── GIVEN ENTRIES

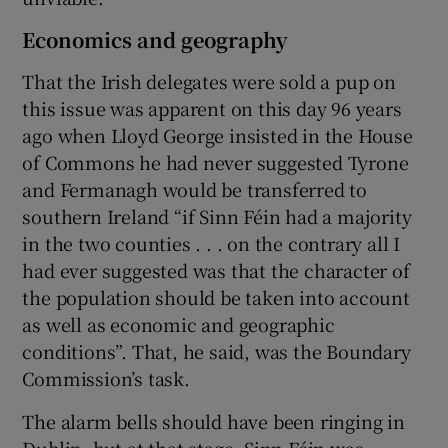
Economics and geography
That the Irish delegates were sold a pup on
this issue was apparent on this day 96 years
ago when Lloyd George insisted in the House
of Commons he had never suggested Tyrone
and Fermanagh would be transferred to
southern Ireland “if Sinn Féin had a majority
in the two counties . . . on the contrary all I
had ever suggested was that the character of
the population should be taken into account
as well as economic and geographic
conditions”. That, he said, was the Boundary
Commission’s task.
The alarm bells should have been ringing in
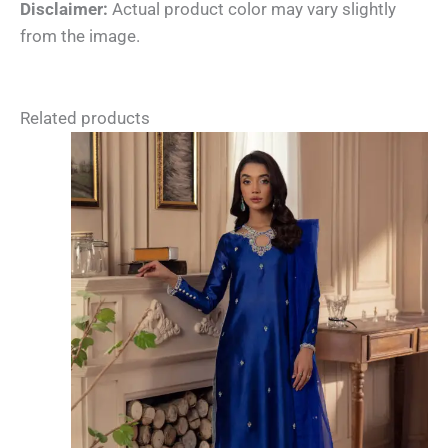
Disclaimer:
Actual product color may vary slightly
from the image.
Related products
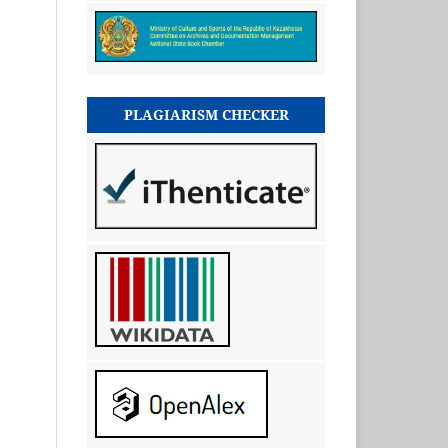
PLAGIARISM CHECKER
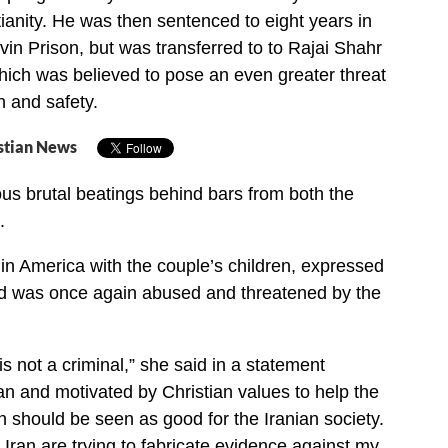
ianity. He was then sentenced to eight years in
vin Prison, but was transferred to to Rajai Shahr
hich was believed to pose an even greater threat
h and safety.
stian News
s brutal beatings behind bars from both the
.
n America with the couple’s children, expressed
nd was once again abused and threatened by the
 not a criminal,” she said in a statement
an and motivated by Christian values to help the
n should be seen as good for the Iranian society.
 Iran are trying to fabricate evidence against my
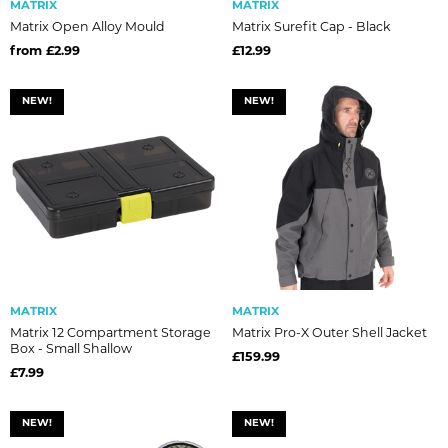
MATRIX
MATRIX
Matrix Open Alloy Mould
Matrix Surefit Cap - Black
from £2.99
£12.99
NEW!
NEW!
MATRIX
MATRIX
Matrix 12 Compartment Storage
Matrix Pro-X Outer Shell Jacket
Box - Small Shallow
£159.99
£7.99
NEW!
NEW!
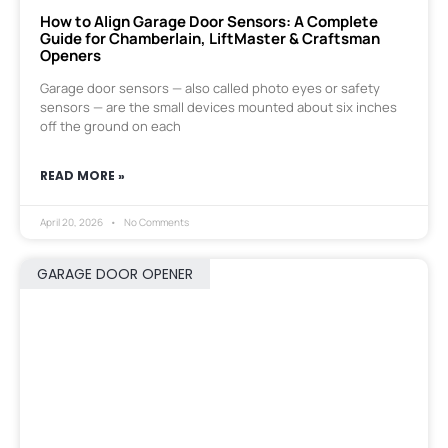
How to Align Garage Door Sensors: A Complete
Guide for Chamberlain, LiftMaster & Craftsman
Openers
Garage door sensors — also called photo eyes or safety
sensors — are the small devices mounted about six inches
off the ground on each
READ MORE »
April 20, 2026
No Comments
GARAGE DOOR OPENER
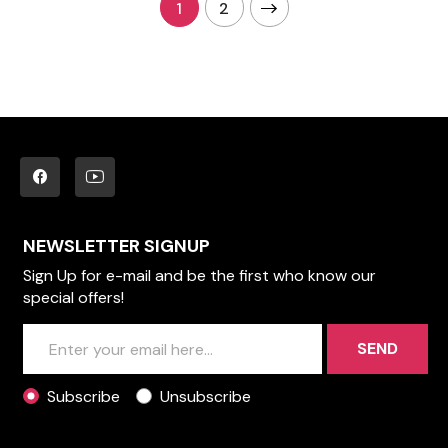
1
2
NEWSLETTER SIGNUP
Sign Up for e-mail and be the first who know our
special offers!
SEND
Subscribe
Unsubscribe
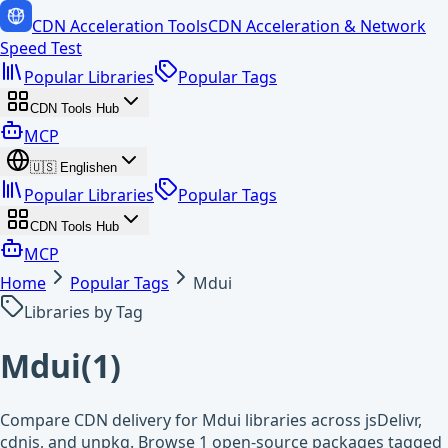
CDN Acceleration Tools
CDN Acceleration & Network
Speed Test
Popular Libraries
Popular Tags
CDN Tools Hub
MCP
🇺🇸
English
en
Popular Libraries
Popular Tags
CDN Tools Hub
MCP
Home
Popular Tags
Mdui
Libraries by Tag
Mdui
(
1
)
Compare CDN delivery for Mdui libraries across jsDelivr,
cdnjs, and unpkg. Browse 1 open-source packages tagged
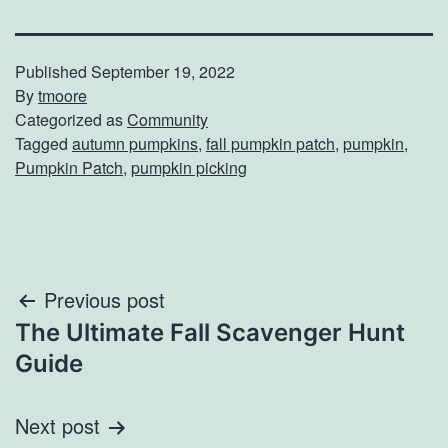
Published
September 19, 2022
By
tmoore
Categorized as
Community
Tagged
autumn pumpkins
,
fall pumpkin patch
,
pumpkin
,
Pumpkin Patch
,
pumpkin picking
Post
Previous post
The Ultimate Fall Scavenger Hunt
navigation
Guide
Next post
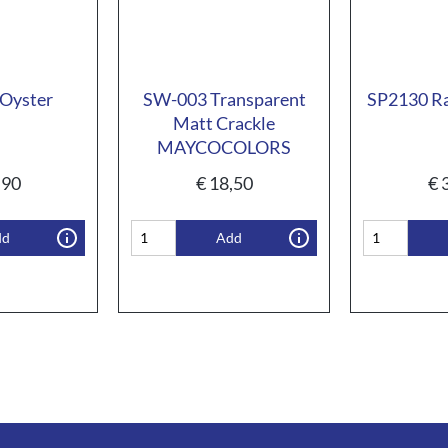
Oyster
SW-003 Transparent
SP2130 Ra
Matt Crackle
MAYCOCOLORS
,90
€
18,50
€
3
dd
Add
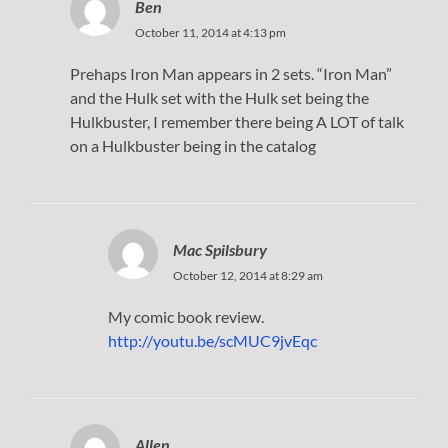
Ben
October 11, 2014 at 4:13 pm
Prehaps Iron Man appears in 2 sets. “Iron Man”
and the Hulk set with the Hulk set being the
Hulkbuster, I remember there being A LOT of talk
on a Hulkbuster being in the catalog
Mac Spilsbury
October 12, 2014 at 8:29 am
My comic book review.
http://youtu.be/scMUC9jvEqc
Allen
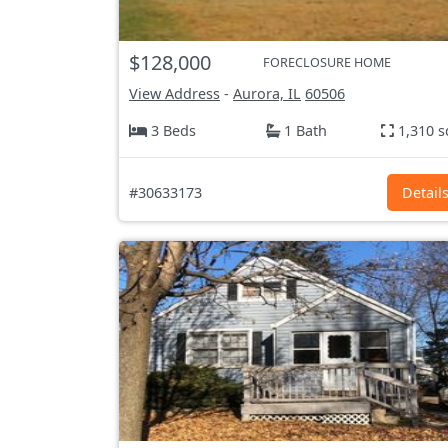
$128,000
FORECLOSURE HOME
View Address
-
Aurora, IL
60506
3 Beds
1 Bath
1,310 s
#30633173
Detail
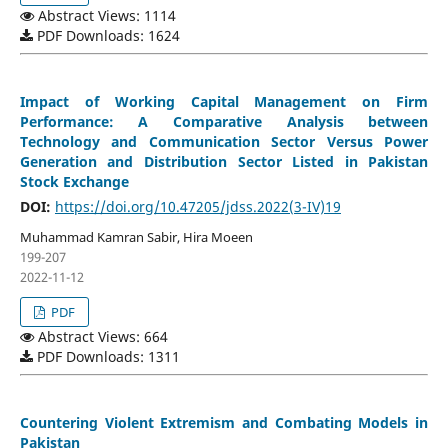
Abstract Views: 1114
PDF Downloads: 1624
Impact of Working Capital Management on Firm
Performance: A Comparative Analysis between
Technology and Communication Sector Versus Power
Generation and Distribution Sector Listed in Pakistan
Stock Exchange
DOI:
https://doi.org/10.47205/jdss.2022(3-IV)19
Muhammad Kamran Sabir, Hira Moeen
199-207
2022-11-12
PDF
Abstract Views: 664
PDF Downloads: 1311
Countering Violent Extremism and Combating Models in
Pakistan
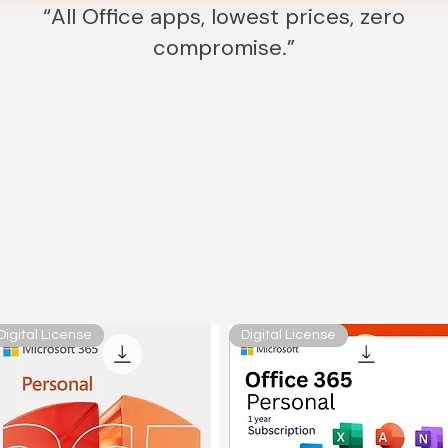
“All Office apps, lowest prices, zero
compromise.”
Digital License
Digital License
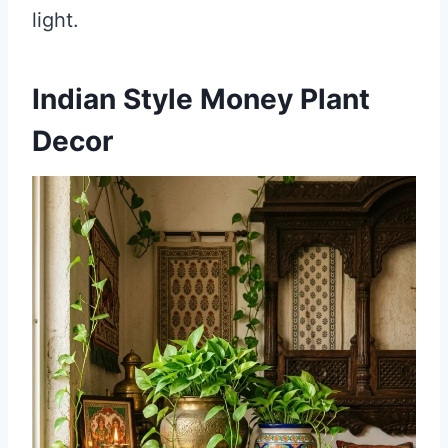
light.
Indian Style Money Plant
Decor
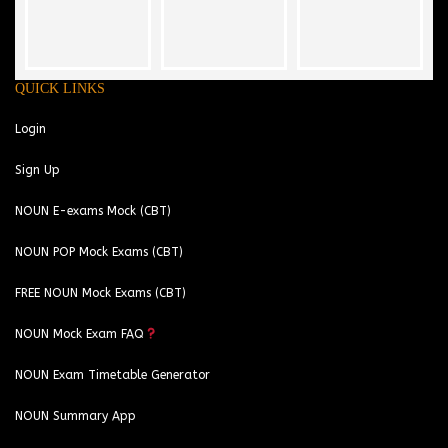
QUICK LINKS
Login
Sign Up
NOUN E-exams Mock (CBT)
NOUN POP Mock Exams (CBT)
FREE NOUN Mock Exams (CBT)
NOUN Mock Exam FAQ
NOUN Exam Timetable Generator
NOUN Summary App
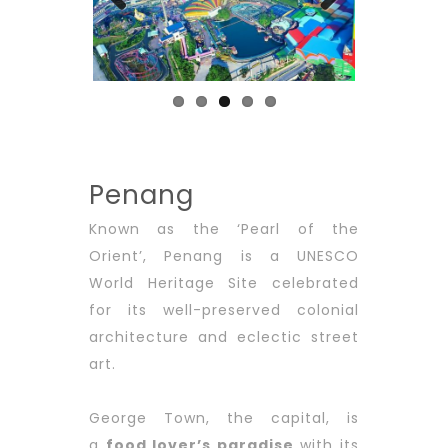
Previous
Next
Penang
Known as the ‘Pearl of the
Orient’, Penang is a UNESCO
World Heritage Site celebrated
for its well-preserved colonial
architecture and eclectic street
art.
George Town, the capital, is
a
food lover’s paradise
with its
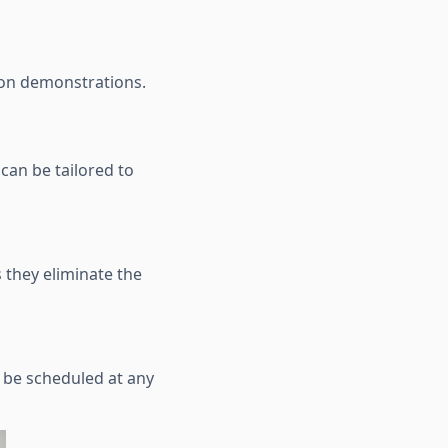
son demonstrations.
can be tailored to
 they eliminate the
n be scheduled at any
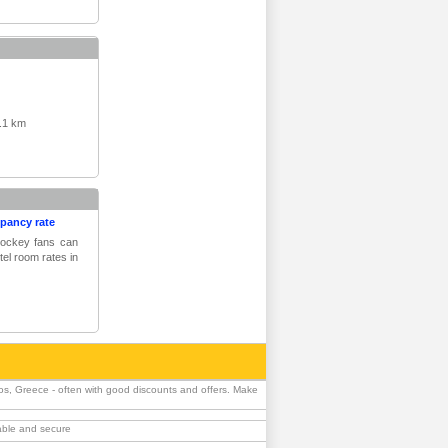
.1 km
upancy rate
 hockey fans can
tel room rates in
os, Greece - often with good discounts and offers. Make
iable and secure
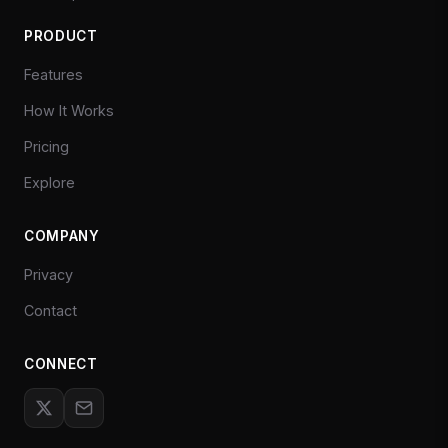
PRODUCT
Features
How It Works
Pricing
Explore
COMPANY
Privacy
Contact
CONNECT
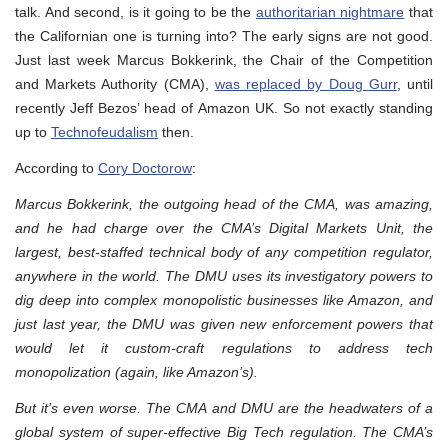
talk. And second, is it going to be the
authoritarian nightmare
that
the Californian one is turning into? The early signs are not good.
Just last week Marcus Bokkerink, the Chair of the Competition
and Markets Authority (CMA),
was replaced by Doug Gurr
, until
recently Jeff Bezos’ head of Amazon UK. So not exactly standing
up to
Technofeudalism
then.
According to
Cory Doctorow
:
Marcus Bokkerink, the outgoing head of the CMA, was amazing,
and he had charge over the CMA’s Digital Markets Unit, the
largest, best-staffed technical body of any competition regulator,
anywhere in the world. The DMU uses its investigatory powers to
dig deep into complex monopolistic businesses like Amazon, and
just last year, the DMU was given new enforcement powers that
would let it custom-craft regulations to address tech
monopolization (again, like Amazon’s).
But it’s even worse. The CMA and DMU are the headwaters of a
global system of super-effective Big Tech regulation. The CMA’s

────

TASK DETAILS: The expected output is an exact copy of the lines from the top of the data above through the line containing "n America with", both included, with every picture omitted.

ANSWER SPACE:
Economics and geography
That the Irish delegates were sold a pup on
this issue was apparent on this day 96 years
ago when Lloyd George insisted in the House
of Commons he had never suggested Tyrone
and Fermanagh would be transferred to
southern Ireland “if Sinn Féin had a majority
in the two counties . . . on the contrary all I
had ever suggested was that the character of
the population should be taken into account
as well as economic and geographic
conditions”. That, he said, was the Boundary
Commission’s task.
The alarm bells should have been ringing in
Disclaimer:
Actual product color may vary slightly
from the image.
Related products
PLAGIARISM CHECKER
ianity. He was then sentenced to eight years in
vin Prison, but was transferred to to Rajai Shahr
hich was believed to pose an even greater threat
h and safety.
stian News
s brutal beatings behind bars from both the
.
n America with the couple’s children, expressed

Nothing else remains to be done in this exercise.